**WHAT YOU ARE ASKED TO DO**
Retype, character for character, the line containing "今天我們要介紹的工具是記憶體面版中的最後一個工具: **Record Allocation" along with each line after it through the end of the data, and only those.
**********
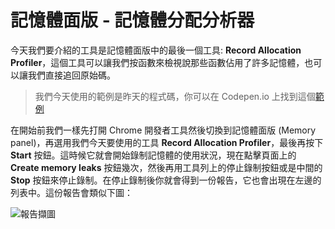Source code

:
# 記憶體面版 - 記憶體分配分析器
今天我們要介紹的工具是記憶體面版中的最後一個工具: **Record Allocation Profiler**，這個工具可以讓我們按函數來檢視說那些函數佔用了許多記憶體，也可以讓我們直接追回原始碼。

> 我們今天使用的範例是昨天的程式碼，你可以在 Codepen.io 上找到這個[範例](https://codepen.io/konekoya/pen/LeWVbO)

在開始前我們一樣先打開 Chrome 開發者工具然後切換到記憶體面版 (Memory panel)，再選用我們今天要使用的工具 **Record Allocation Profiler**，最後再按下 **Start** 按鈕。這時候它就會開始錄制記憶體的使用狀況，現在點擊頁面上的 **Create memory leaks** 按鈕幾次，然後再用工具列上的停止錄制按鈕或是中間的 **Stop** 按鈕來停止錄制。在停止錄制後你就會得到一份報告，它也會出現在左邊的列表中。這份報告會類似下圖：

![報告擷圖]()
**********
**EXERCISE SOLUTION**
今天我們要介紹的工具是記憶體面版中的最後一個工具: **Record Allocation Profiler**，這個工具可以讓我們按函數來檢視說那些函數佔用了許多記憶體，也可以讓我們直接追回原始碼。

> 我們今天使用的範例是昨天的程式碼，你可以在 Codepen.io 上找到這個[範例](https://codepen.io/konekoya/pen/LeWVbO)

在開始前我們一樣先打開 Chrome 開發者工具然後切換到記憶體面版 (Memory panel)，再選用我們今天要使用的工具 **Record Allocation Profiler**，最後再按下 **Start** 按鈕。這時候它就會開始錄制記憶體的使用狀況，現在點擊頁面上的 **Create memory leaks** 按鈕幾次，然後再用工具列上的停止錄制按鈕或是中間的 **Stop** 按鈕來停止錄制。在停止錄制後你就會得到一份報告，它也會出現在左邊的列表中。這份報告會類似下圖：

![報告擷圖]()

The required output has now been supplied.